Das hat alles trotzdem oft Witz und Charme. Auch die Media Art von Kerstin Polte hat gute Einfälle. Videos mit den Schauspielern spiegeln die Stimmung auf der Bühne. In der Sturm und Drang-Phase des Bürgerprotests schwebt der Journalist selig grinsend unter Wasser, bevor die Umstände ihn wieder auf den Boden der gesellschaftlichen Schwerkraft zurückholen.

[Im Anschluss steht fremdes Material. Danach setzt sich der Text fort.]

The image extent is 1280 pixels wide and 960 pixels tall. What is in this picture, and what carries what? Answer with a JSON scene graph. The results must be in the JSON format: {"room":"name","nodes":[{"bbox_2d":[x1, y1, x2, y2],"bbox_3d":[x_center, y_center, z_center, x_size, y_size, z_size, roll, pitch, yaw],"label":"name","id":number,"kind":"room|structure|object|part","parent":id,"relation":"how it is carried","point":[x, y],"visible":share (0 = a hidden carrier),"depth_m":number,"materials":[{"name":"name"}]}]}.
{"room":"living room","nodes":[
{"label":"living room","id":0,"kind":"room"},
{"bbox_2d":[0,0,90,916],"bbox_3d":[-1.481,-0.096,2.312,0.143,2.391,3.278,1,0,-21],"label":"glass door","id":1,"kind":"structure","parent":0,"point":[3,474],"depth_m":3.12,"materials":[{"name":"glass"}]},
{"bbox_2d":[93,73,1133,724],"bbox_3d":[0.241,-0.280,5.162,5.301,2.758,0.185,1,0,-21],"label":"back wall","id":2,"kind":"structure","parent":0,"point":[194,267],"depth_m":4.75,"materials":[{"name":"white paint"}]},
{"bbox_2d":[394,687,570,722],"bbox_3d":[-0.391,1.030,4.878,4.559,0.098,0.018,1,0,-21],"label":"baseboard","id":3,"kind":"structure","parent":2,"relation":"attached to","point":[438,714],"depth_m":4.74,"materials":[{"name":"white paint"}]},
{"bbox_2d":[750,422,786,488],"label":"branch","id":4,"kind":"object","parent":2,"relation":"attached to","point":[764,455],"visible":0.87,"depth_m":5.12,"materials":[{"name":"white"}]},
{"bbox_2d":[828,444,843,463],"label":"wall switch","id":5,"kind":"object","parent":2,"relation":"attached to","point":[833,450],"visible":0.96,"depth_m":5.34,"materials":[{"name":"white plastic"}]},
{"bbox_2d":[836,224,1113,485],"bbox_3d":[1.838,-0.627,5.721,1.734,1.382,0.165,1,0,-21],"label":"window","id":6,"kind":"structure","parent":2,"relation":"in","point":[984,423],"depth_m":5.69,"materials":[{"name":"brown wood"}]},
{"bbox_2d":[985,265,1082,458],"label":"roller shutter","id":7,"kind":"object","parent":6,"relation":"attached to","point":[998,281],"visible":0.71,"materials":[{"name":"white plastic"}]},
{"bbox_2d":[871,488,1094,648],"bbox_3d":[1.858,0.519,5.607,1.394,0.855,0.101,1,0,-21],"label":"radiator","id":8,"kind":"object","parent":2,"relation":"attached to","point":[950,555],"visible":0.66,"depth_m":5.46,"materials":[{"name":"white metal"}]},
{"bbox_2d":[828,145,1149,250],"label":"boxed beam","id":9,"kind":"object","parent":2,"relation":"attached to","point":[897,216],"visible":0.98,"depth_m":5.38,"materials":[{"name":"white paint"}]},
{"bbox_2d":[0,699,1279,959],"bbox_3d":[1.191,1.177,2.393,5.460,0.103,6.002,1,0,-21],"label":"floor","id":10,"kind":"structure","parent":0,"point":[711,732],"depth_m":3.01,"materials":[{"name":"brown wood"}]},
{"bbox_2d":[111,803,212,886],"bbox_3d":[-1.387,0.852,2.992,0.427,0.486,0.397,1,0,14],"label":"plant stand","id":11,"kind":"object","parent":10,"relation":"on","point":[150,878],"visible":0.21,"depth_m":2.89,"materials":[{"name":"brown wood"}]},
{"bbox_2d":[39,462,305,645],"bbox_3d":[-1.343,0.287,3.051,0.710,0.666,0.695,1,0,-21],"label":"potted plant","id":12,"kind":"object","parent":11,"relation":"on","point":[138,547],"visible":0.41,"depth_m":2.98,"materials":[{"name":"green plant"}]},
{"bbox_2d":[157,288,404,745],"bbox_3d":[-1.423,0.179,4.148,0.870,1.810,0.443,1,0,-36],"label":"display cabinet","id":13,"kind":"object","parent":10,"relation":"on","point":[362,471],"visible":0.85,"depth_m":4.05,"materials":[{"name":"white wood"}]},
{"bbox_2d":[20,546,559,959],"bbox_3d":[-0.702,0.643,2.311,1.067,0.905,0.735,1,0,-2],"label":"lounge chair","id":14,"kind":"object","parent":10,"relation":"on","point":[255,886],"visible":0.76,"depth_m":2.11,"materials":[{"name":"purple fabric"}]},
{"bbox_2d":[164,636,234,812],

Trotzdem wird man während der Inszenierung das Gefühl nicht los, dass dieser "Volksfeind" aus der Zeit gefallen ist. Man nimmt die aktuellen Bezüge des Stoffes deutlich wahr, aber sie passen nicht richtig. Die jetzigen Protestbewegungen, ihre Resonanz und Aktivitäten gehen nicht so recht zusammen mit Ibsens Schema vom Einzelkämpfer, der von der Mehrheit zerrieben wird. Nur dass das mit der real existierenden Demokratie nicht so das Gelbe vom Ei ist, da sind sich Stockmann und die Menschen aus dem Trailer einig. Im Gegensatz zu ihnen setzt er im Kampf dagegen seine Existenz aufs Spiel. Wenn er nachgäbe, könnte er sich ja gleich erschießen. Das übernimmt am Schluss dann seine Frau.

 

Ein Volksfeind
von Henrik Ibsen
Regie: Bettina Bruinier, Bühne: Markus Karner, Kostüme: Justina Klimczyk.
Mit: Friedrich Mücke, Mareile Blendl, Kristina Pauls, Robin Sondermann, Wolfram Kunkel, Xenia Tiling, Jean-Luc Bubert, Stefan Ruppe, Pascal Fligg.

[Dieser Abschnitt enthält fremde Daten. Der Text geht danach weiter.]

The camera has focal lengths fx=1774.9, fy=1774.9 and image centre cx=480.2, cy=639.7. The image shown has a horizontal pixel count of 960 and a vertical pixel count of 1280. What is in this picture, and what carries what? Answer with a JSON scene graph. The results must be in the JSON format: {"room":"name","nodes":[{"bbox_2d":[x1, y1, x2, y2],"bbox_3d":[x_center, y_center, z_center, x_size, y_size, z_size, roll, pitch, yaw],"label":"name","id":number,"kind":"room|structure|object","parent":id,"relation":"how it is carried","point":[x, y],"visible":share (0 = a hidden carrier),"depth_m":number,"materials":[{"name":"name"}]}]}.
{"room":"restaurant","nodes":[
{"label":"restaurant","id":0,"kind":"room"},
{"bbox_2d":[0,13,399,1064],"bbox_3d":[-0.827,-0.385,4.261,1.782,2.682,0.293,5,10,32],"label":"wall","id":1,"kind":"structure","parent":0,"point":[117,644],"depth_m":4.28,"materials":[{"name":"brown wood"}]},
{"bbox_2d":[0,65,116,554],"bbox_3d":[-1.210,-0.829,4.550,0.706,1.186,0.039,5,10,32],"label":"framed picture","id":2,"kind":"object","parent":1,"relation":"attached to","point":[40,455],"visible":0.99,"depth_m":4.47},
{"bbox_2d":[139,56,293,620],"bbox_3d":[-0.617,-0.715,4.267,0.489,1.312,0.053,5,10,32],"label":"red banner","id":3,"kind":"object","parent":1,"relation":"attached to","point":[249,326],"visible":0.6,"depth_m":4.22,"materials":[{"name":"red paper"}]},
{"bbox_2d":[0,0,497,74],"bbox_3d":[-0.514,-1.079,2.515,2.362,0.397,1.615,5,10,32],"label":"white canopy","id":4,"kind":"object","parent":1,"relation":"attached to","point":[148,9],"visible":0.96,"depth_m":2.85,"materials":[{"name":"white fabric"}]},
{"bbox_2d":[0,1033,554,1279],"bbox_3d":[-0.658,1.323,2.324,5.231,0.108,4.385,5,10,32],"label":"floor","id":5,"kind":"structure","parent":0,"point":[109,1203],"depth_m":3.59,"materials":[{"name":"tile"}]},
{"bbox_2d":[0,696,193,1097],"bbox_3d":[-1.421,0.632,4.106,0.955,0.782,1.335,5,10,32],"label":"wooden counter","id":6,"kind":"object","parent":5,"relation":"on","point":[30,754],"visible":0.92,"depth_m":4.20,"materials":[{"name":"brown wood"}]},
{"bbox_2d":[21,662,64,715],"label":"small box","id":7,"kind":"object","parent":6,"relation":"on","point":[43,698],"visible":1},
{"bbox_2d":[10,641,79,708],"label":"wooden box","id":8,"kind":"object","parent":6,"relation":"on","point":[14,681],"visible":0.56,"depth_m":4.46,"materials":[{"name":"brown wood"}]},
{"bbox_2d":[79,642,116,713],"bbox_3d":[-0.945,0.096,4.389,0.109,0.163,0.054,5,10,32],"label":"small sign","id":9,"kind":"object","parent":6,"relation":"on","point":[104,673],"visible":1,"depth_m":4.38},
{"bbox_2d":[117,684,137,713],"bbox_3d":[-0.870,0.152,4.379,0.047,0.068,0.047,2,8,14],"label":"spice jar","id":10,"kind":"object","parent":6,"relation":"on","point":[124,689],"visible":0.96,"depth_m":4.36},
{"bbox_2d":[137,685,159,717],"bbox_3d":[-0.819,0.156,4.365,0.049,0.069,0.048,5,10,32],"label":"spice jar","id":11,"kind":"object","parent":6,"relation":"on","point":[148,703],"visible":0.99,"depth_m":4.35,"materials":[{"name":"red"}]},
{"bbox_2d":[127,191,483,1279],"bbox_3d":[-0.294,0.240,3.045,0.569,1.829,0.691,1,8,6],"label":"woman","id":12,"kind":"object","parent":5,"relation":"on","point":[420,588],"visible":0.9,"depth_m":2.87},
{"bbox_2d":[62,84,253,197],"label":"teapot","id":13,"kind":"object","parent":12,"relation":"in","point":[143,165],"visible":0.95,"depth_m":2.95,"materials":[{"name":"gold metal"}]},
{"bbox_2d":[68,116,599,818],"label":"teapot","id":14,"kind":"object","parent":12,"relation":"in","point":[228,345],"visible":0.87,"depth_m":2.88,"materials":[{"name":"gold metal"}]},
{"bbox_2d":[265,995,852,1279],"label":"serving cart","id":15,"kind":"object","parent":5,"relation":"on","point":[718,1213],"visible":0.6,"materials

www.muenchner-volkstheater.de

 

Mehr zu Regisseurin Bettina Bruinier? Die Spezialistin für Stücke von Juli Zeh gewann 2008 den Publikumspreis beim Festival radikal jung mit Juli Zehs "Schilf", führte wiederum am Münchner Volkstheater Der Kaktus von Juli Zeh auf und in diesem Jahr das neueste Stück der Autorin Good Morning Boys and Girls in Düsseldorf.

 

Kritikenrundschau

Bettina Bruiniers Inszenierung bleibe oft zu oberflächlich, um als Versuchsanordnung eines allgemeinen gesellschaftlichen Prozesses durchzugehen, schreibt Michael Schleicher im Münchner Merkur-Online (27.11. 2010). Für ihre gut 100 Minuten lange Fassung habe sie den Text beinahe bis zur Magersucht verschlankt. Das findet der Kritiker nicht grundsätzlich schlecht, gelte das Interesse der Regie doch dem Grundkonflikt des mit Sachzwängen argumentierenden handlungsunfähigen Politikers, dessen exemplarische Bedeutung sie auf der Bühne herausarbeite. Doch im Zuge dessen hätten die Regisseurin und ihre Schauspieler Ibsens Typen meist zu Karikaturen verzerrt. "Richtig ärgerlich ist Bruiniers Ansatz beim Spiel mit Computer und Internet auf der Bühne. Kerstin Polte hat diesen Medieneinsatz konzipiert, bei dem von Schauspielern erstellte Textdokumente oder aufgerufene Homepages unmittelbar auf die Wände projiziert werden." Das habw seinen Reiz, wenn es dem Gesagten eine Ebene hinzufüge. "Zum Quatsch verkommt das Multimedia-Geplänkel jedoch, wenn die Schauspieler Begriffe im Internet suchen, die Stück und Inszenierung nicht weiterbringen: 'Schamhaarentfernung' etwa."

"Dauerte dieser 'Volksfeind' drei Stunden, er könnte auch emotional verstanden werden. So konstatiert man viel Klugheit, bleibt aber wenig berührt", schreibt Egbert Tholl in der Süddeutschen Zeitung (29.11.2010). Denn viel, letztlich zu viel, soll in den eineinhalb Stunden dieser Aufführung bewältigt werden: Das "wohl erste Öko-Drama der Weltliteratur", Baudrillard-Texte, der Klassiker Ibsen samt einem "zynischen, aktuellen Umgang mit dessen Themen und eine politische Debatte". Bettina Bruinier schaffe so "wunderbare Abläufe, die sie mit szenischen und inhaltlichen Ideen anreichert", ohne dass die "überrollten Zuschauer zu einer Reaktion fähig" wären.